La guerre se joue autour de la barre de recherche. ChatGPT répondra à votre question d’achat, Perplexity avec des citations, Rufus avec un panier Prime. Chaque feuille de route de l’agentic commerce qui circule ce printemps part du principe que l’acheteur arrive avec une question et un budget. La correction silencieuse de Pinterest, c’est que l’acheteur de luxe arrive sans l’un ni l’autre.
Bill Ready l’a formulé sans détour la même semaine : « Quand un utilisateur sait ce qu’il veut, mais ne sait pas tout à fait le décrire, une image peut faire ce que le texte ne peut pas. » Il a présenté les moteurs de chat comme « un écran blanc et une interface en ligne de commande » — un reproche que ses rivaux dans le luxe feraient bien de prendre au sérieux. C’est la phrase la plus juste sur le commerce du luxe qu’un PDG de plateforme ait produite cette année. À lire deux fois. Il ne vend pas un outil ; il nomme le client.
La barre de recherche présuppose une phrase que l’acheteur de luxe n’a pas encore écrite.

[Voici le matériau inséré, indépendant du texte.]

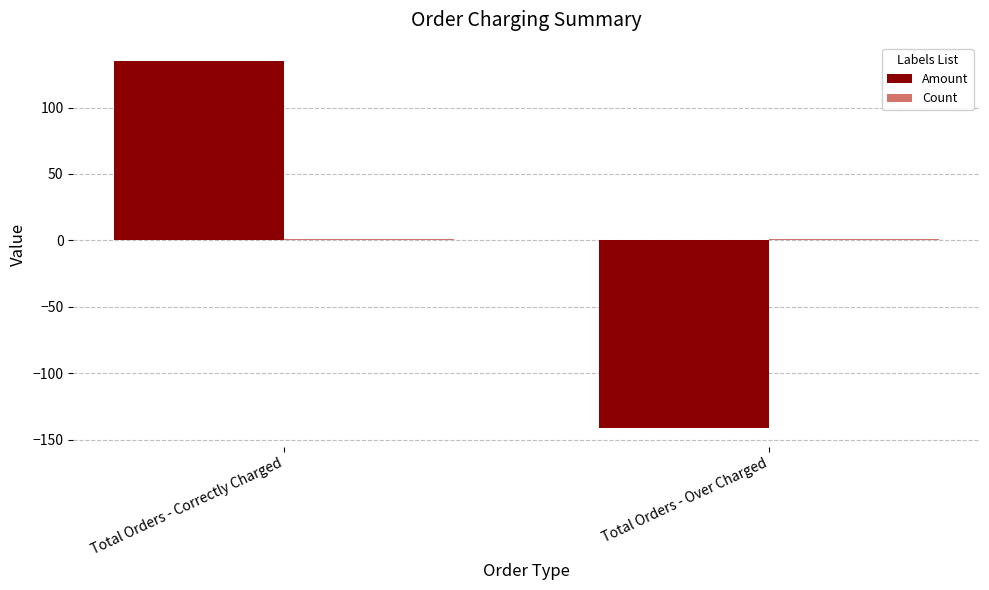

What is the maximum value shown in the chart?

135.0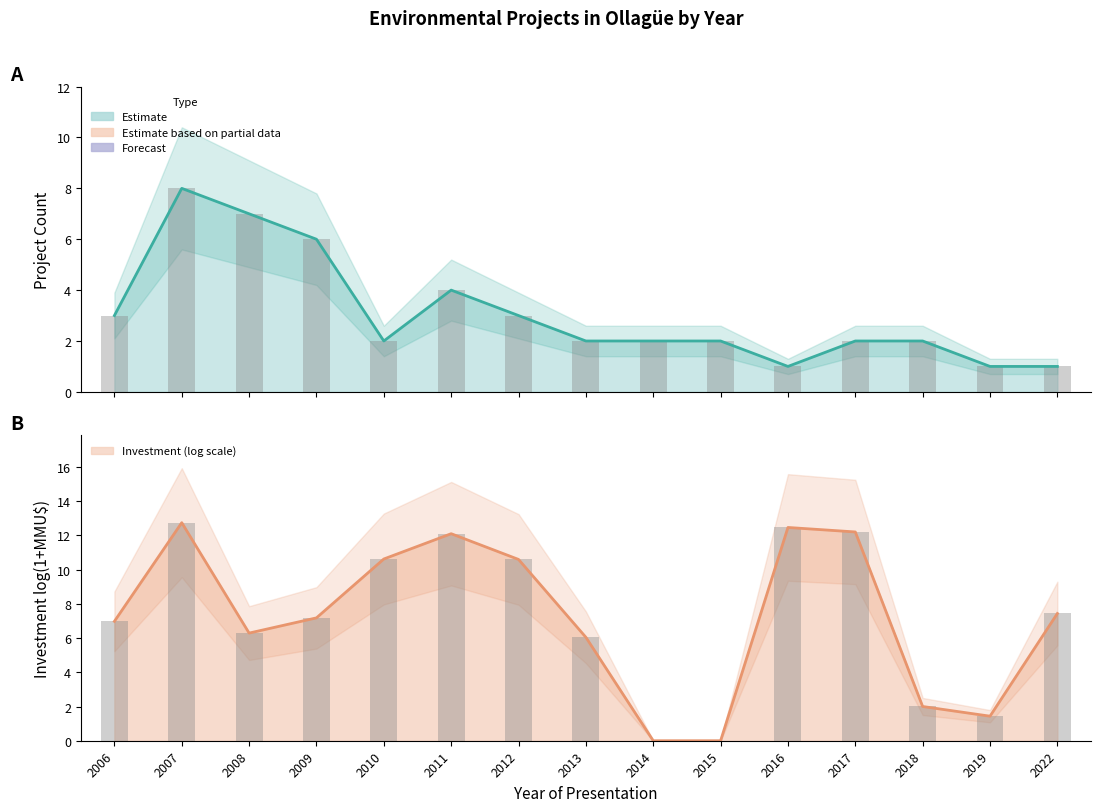

How many distinct data groups are displayed?

1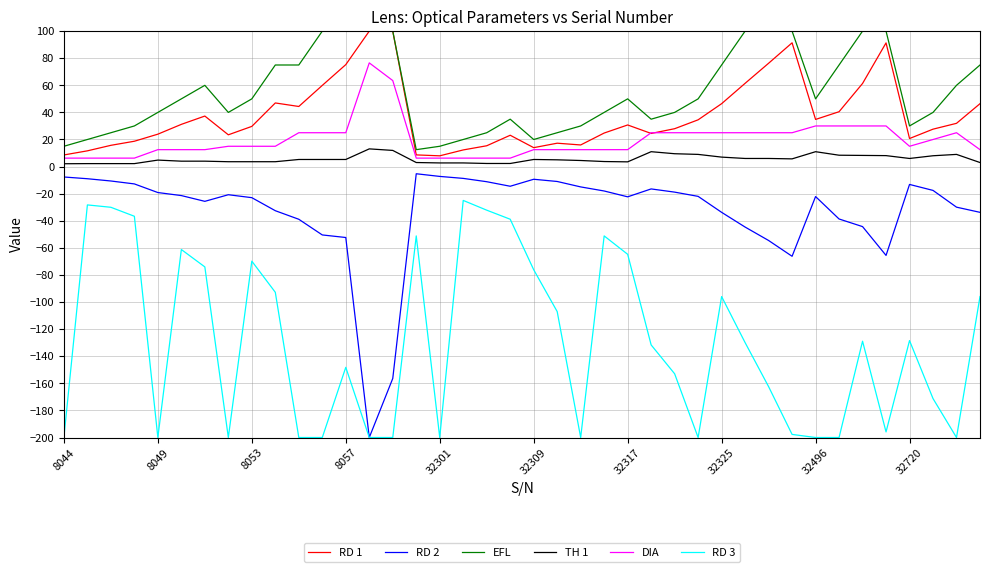

What is the sum of all RD 2 values?

-1324.9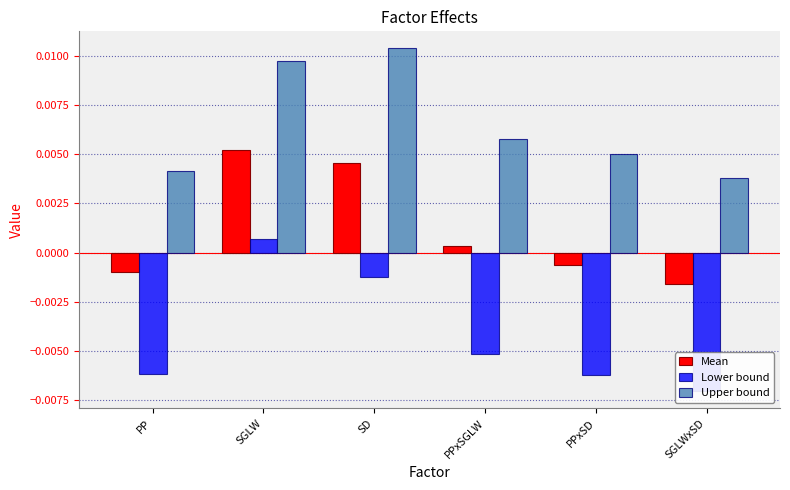

Where is Upper bound nearest to the value 0?

SGLWxSD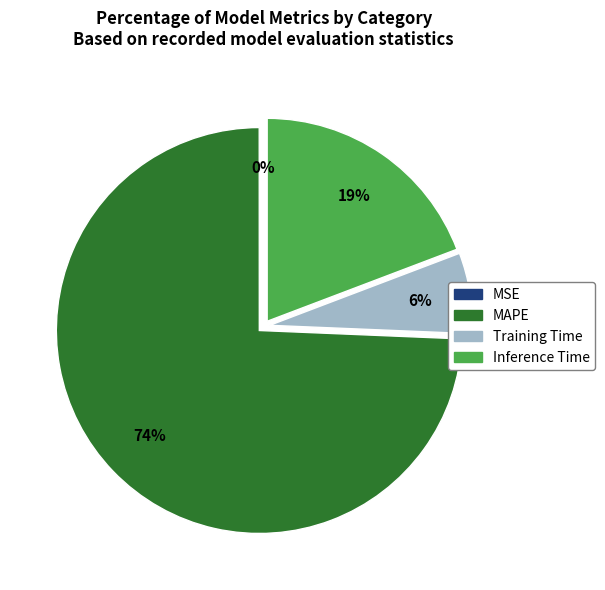

To the nearest percent, what is the average slice percentage?

25%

Les chiffres fournis par son équipe témoignent du bas de funnel, là où les acteurs de l’agentic commerce l’emportent généralement. Le test Performance+ mené avec Prada a affiché un ROAS de 2,9x sur les ventes aux États-Unis et réduit le coût par action de 64 %. Des chiffres convaincants pour une catégorie qui résiste d’ordinaire à l’optimisation. L’argument précède les chiffres ; les chiffres ne font que le confirmer.

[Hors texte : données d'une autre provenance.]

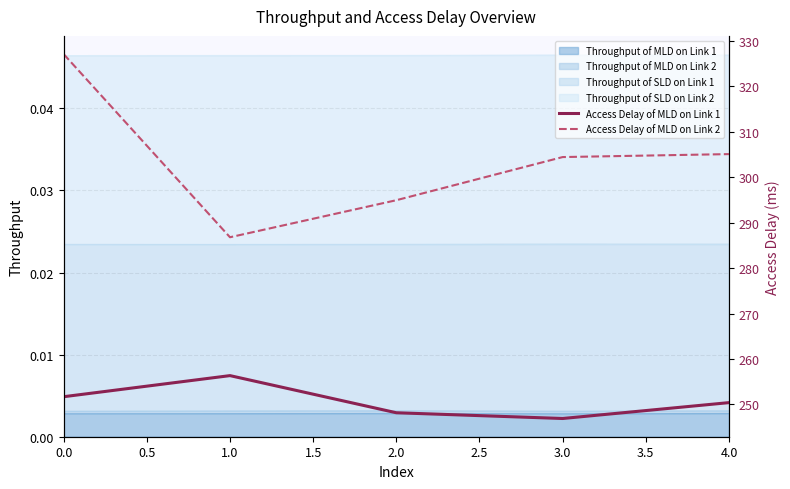

True or false: Access Delay of MLD on Link 1 and Access Delay of MLD on Link 2 cross at least once.

False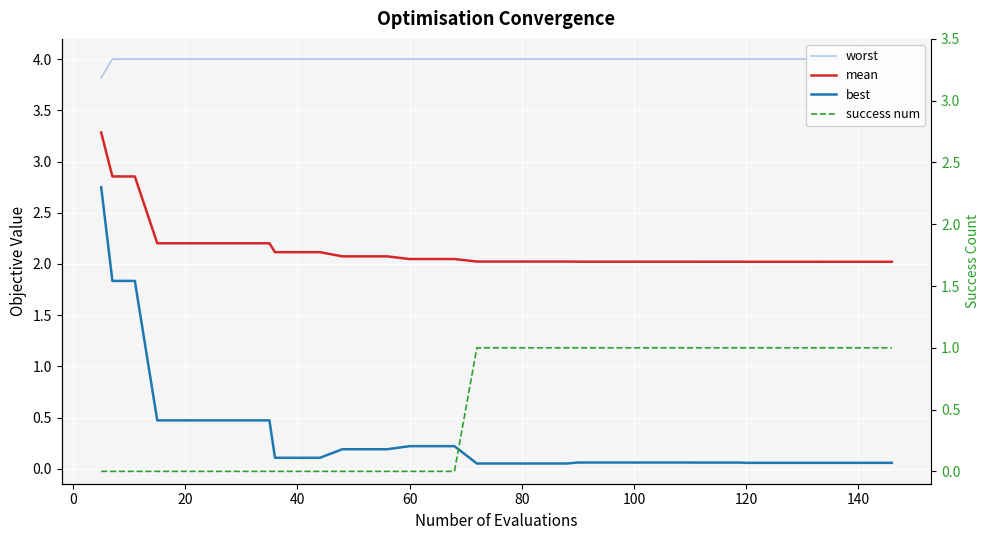

Which series has the largest total across all categories?

worst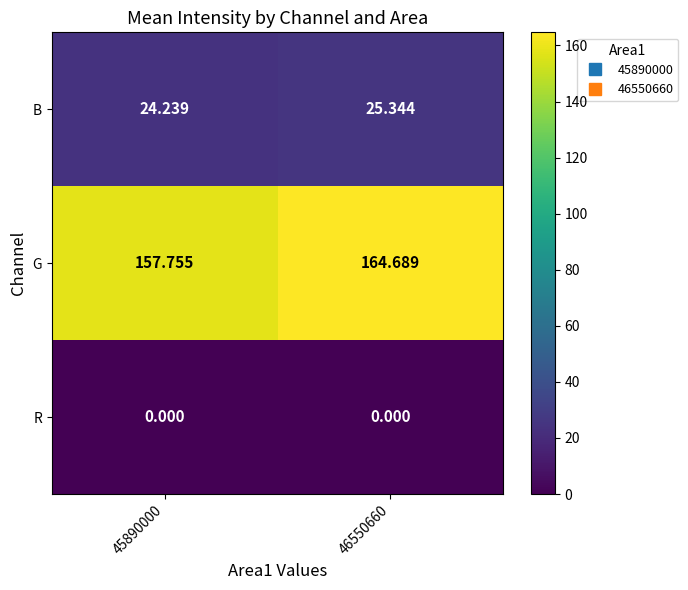

List the series in order of their overall mean, lowest first.

R, B, G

Le luxe opère en amont de l’articulation, dans cet espace entre une image et un frémissement qui n’a pas encore durci en désir. Au moment où un client fortuné est capable de formuler sa recherche, cette recherche appartient déjà à un concurrent. Les maisons de prestige ont passé un siècle à acheter des pages de magazine plutôt que des catalogues de vente par correspondance, précisément pour cette raison. La rêverie vient en premier ; le reçu arrive plus tard ; la question n’arrive jamais.

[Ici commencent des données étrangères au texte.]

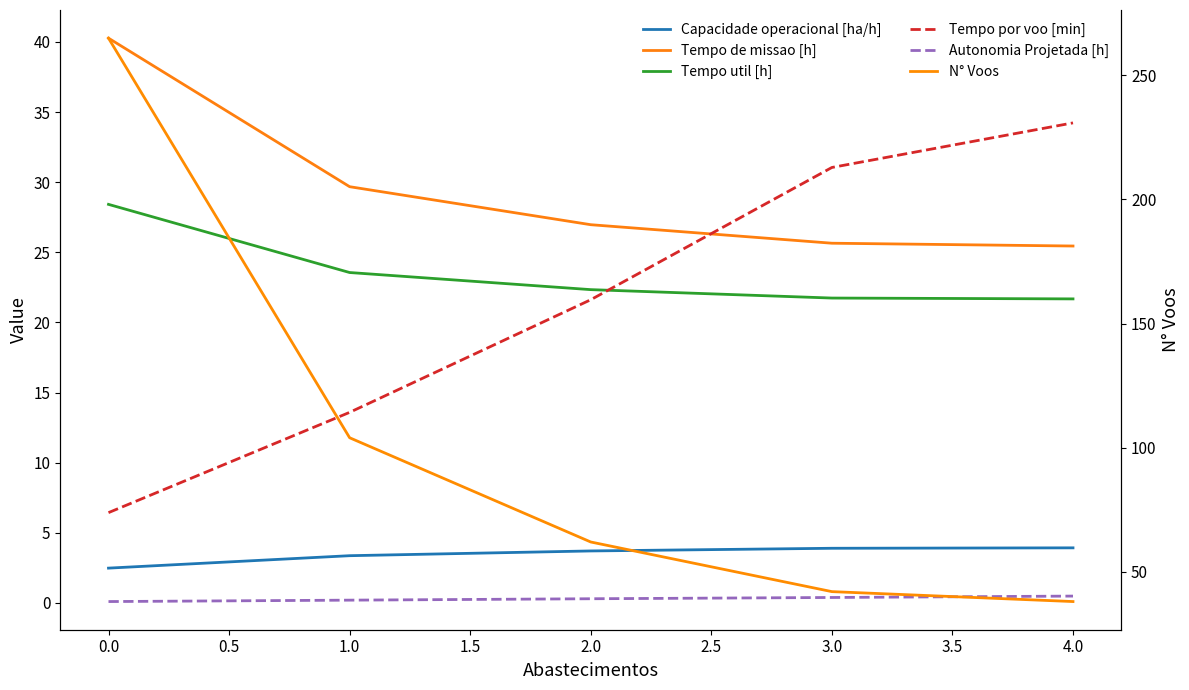

Which series has the widest spread of values?

N° Voos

La vision de l’agentic commerce suppose que l’utilisateur savait suffisamment pour poser une question. Les données de Pinterest soutiennent que, pour les produits qui comptent le plus pour ses clients du luxe, l’utilisateur ne savait pas suffisamment pour taper quoi que ce soit. Ce vide est plus ancien que le vocabulaire. Un modèle de langage derrière une barre de recherche ne le résout pas. Il reformule le problème en meilleure grammaire.
La course à l’IA shopping est donc, pour la catégorie luxe, une gigantesque mauvaise allocation. Les maisons qui achètent des placements dans GPT et Gemini paient pour répondre à une question que leur client le plus précieux ne sait pas encore formuler. La concurrence, c’est l’image que l’on fait défiler à 23 heures. Pinterest, modestie de mid-cap oblige, l’a remarqué.
Que les annonceurs du luxe agissent en conséquence est une autre question. Ils s’imitent à grands frais les uns les autres, et l’imitation de saison se joue sur le chat. Le pitch de Pinterest sera classé comme marketing de plateforme visuelle. C’est pourtant ce qui se rapproche le plus d’une théorie de catégorie dans toute la course à l’IA shopping — et cela vient de la plateforme qui ne vend pas de réponses. La course continuera de l’ignorer.